Background: Since 1999, West Nile virus (WNV) has moved rapidly across the United States, resulting in tens of thousands of human cases. Both the number of human cases and the level of mosquito infection (MIR) vary across time and space and are related to numerous abiotic and biotic forces, ranging from differences in microclimates to socio-demographic factors. Because the interactions among these multiple factors affect the locally variable risk of WNV illness, it has been especially difficult to model human disease risk across varying spatial and temporal scales. Cook and DuPage Counties, comprising the city of Chicago and surrounding suburbs, are among the areas hardest hit by WNV in the United States. Despite active mosquito control efforts, there is consistent annual WNV presence, resulting in more than 285 confirmed WNV human cases and 20 deaths in the past 5 years in Cook County alone.
Methods: A previous WNV model for the greater Chicago area identified the fifty-five most high and low risk study areas in the Northwest Mosquito Abatement District (NWMAD), an enclave ¼ the size of the previous study area. In these locations, human WNV risk was stratified by strength of predictive success, as indicated by differences in studentized residuals. Within these areas, an additional two-years of field collections and data processing was added to a 10-year WNV dataset and assessed by an ultra-fine-scale multivariate logistic regression model.

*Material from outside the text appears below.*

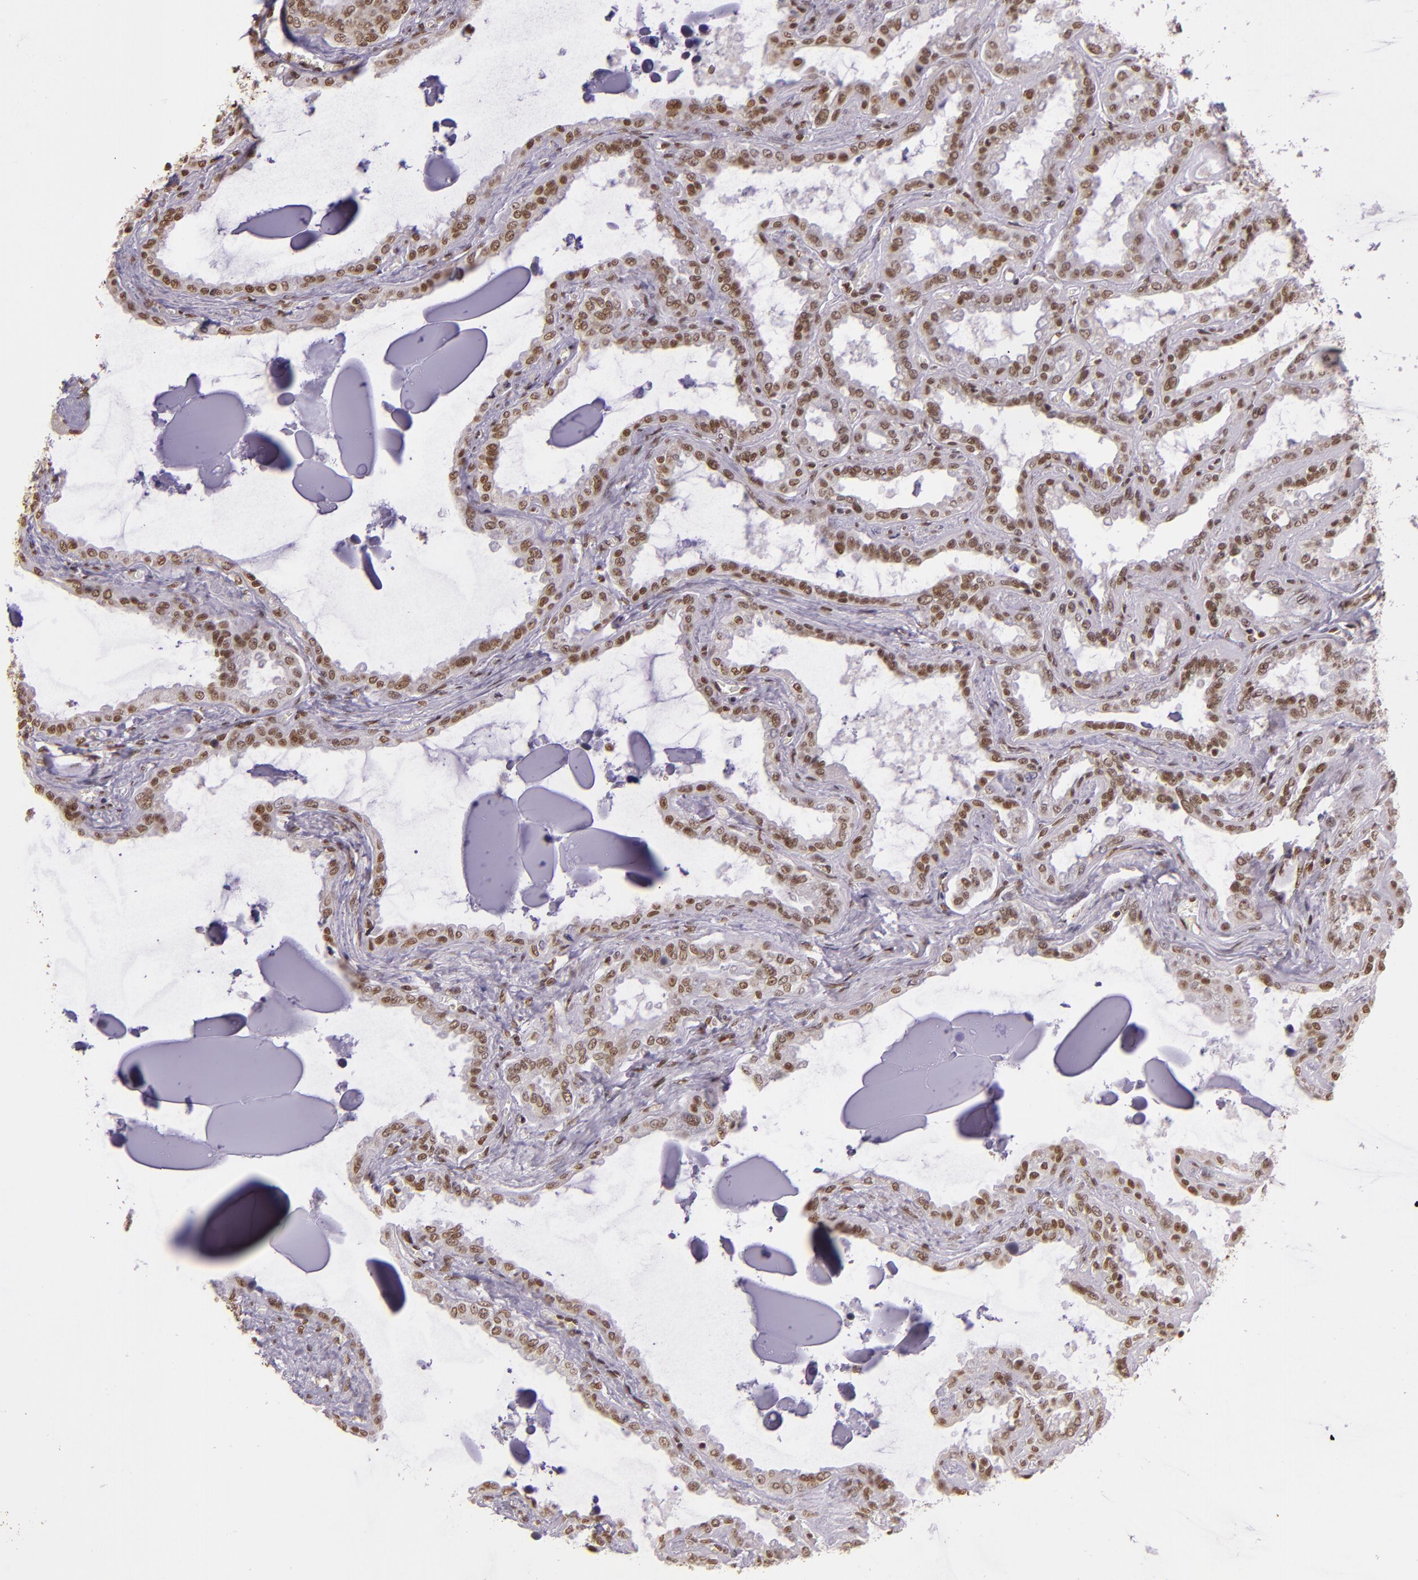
{"staining": {"intensity": "moderate", "quantity": ">75%", "location": "nuclear"}, "tissue": "seminal vesicle", "cell_type": "Glandular cells", "image_type": "normal", "snomed": [{"axis": "morphology", "description": "Normal tissue, NOS"}, {"axis": "morphology", "description": "Inflammation, NOS"}, {"axis": "topography", "description": "Urinary bladder"}, {"axis": "topography", "description": "Prostate"}, {"axis": "topography", "description": "Seminal veicle"}], "caption": "Seminal vesicle stained for a protein reveals moderate nuclear positivity in glandular cells. The staining was performed using DAB to visualize the protein expression in brown, while the nuclei were stained in blue with hematoxylin (Magnification: 20x).", "gene": "USF1", "patient": {"sex": "male", "age": 82}}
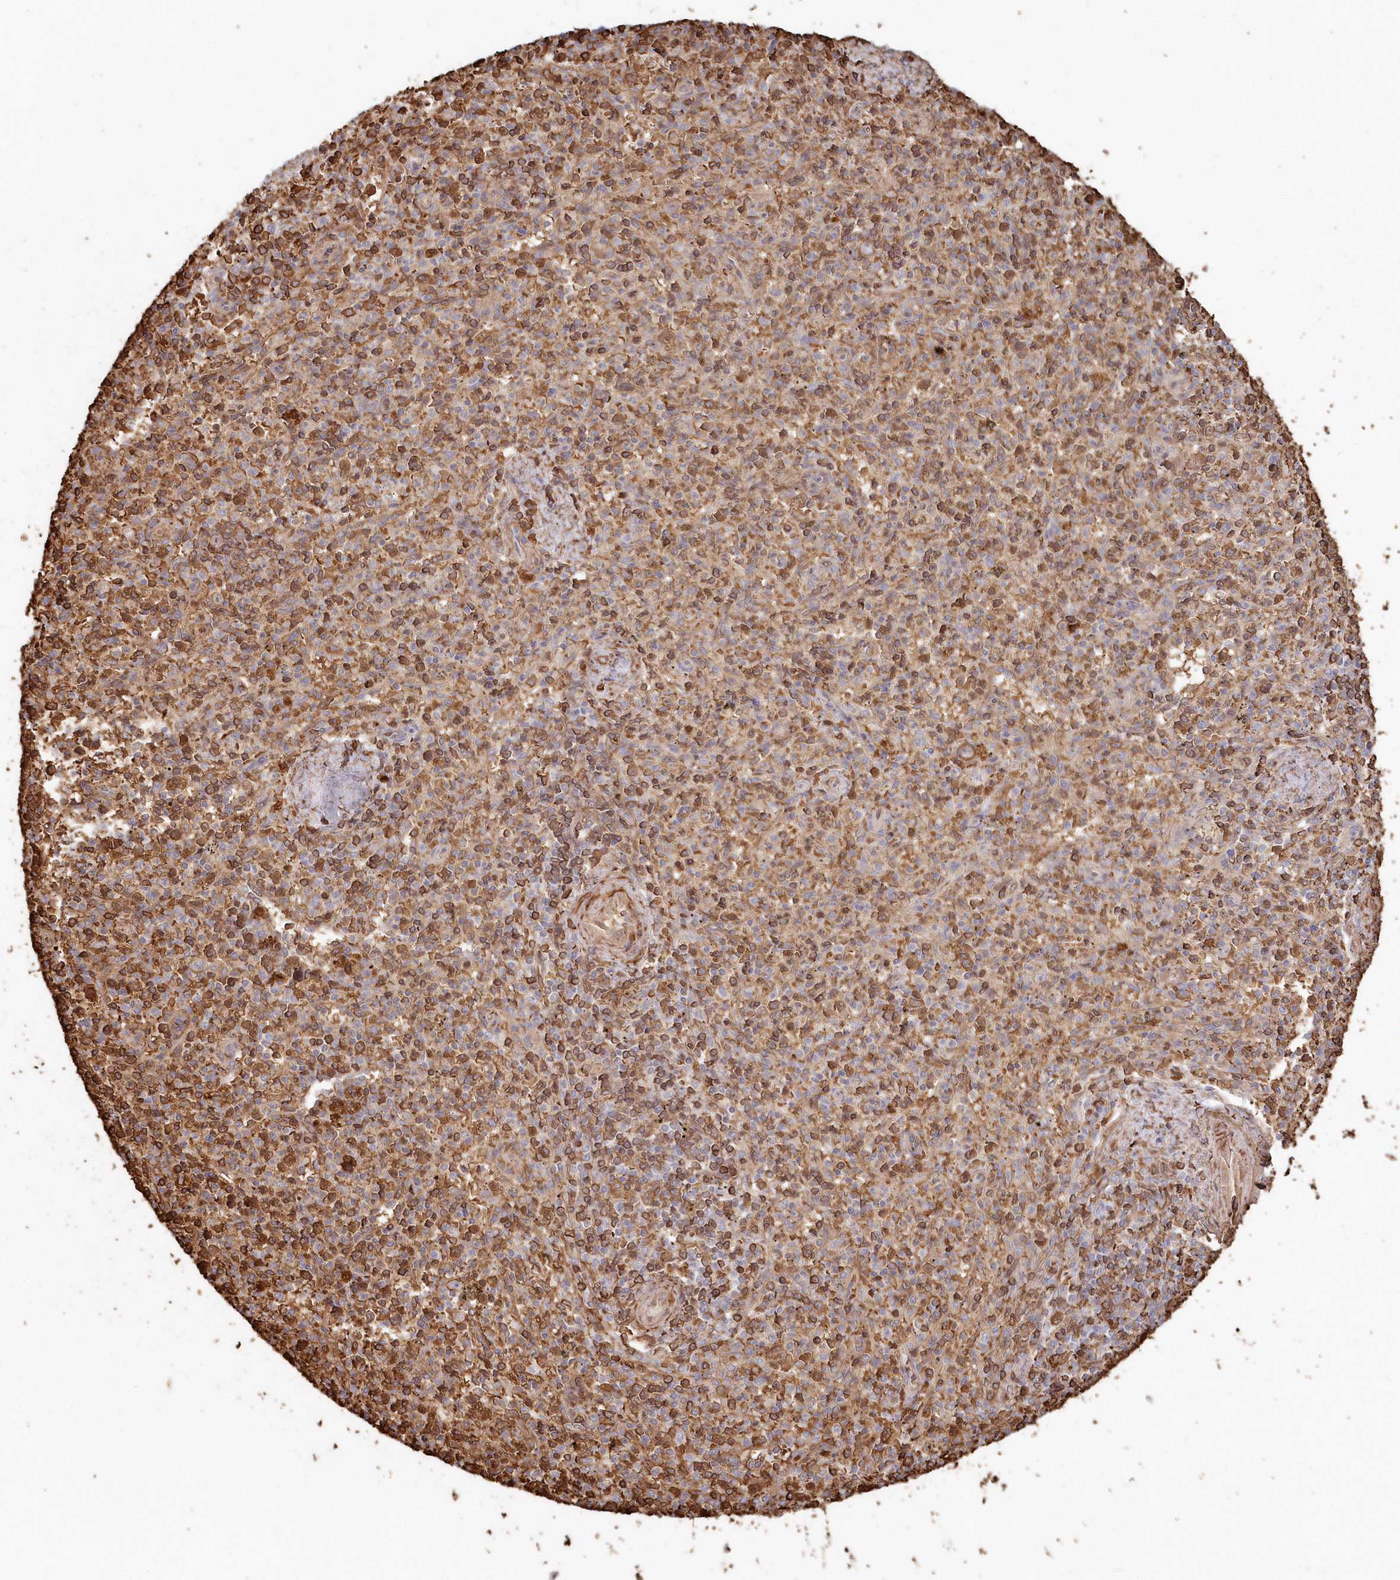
{"staining": {"intensity": "moderate", "quantity": "25%-75%", "location": "cytoplasmic/membranous"}, "tissue": "spleen", "cell_type": "Cells in red pulp", "image_type": "normal", "snomed": [{"axis": "morphology", "description": "Normal tissue, NOS"}, {"axis": "topography", "description": "Spleen"}], "caption": "Cells in red pulp reveal moderate cytoplasmic/membranous positivity in about 25%-75% of cells in normal spleen. (IHC, brightfield microscopy, high magnification).", "gene": "SERINC1", "patient": {"sex": "male", "age": 72}}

Results: Multivariate statistical approaches revealed that this ultra-fine-scale model resulted in fewer explanatory variables while improving upon the fit of the existing model. Beyond mosquito infection rates and climatic factors, efforts to acquire additional covariates only slightly improve model predictive performance.
Conclusions: These results suggest human WNV illness in the Chicago area may be associated with fewer, but increasingly critical, key variables at finer scales. Given limited resources, this study suggests a large variation in the significance to model performance, and provides guidance in covariate selection for optimal WNV human illness modeling.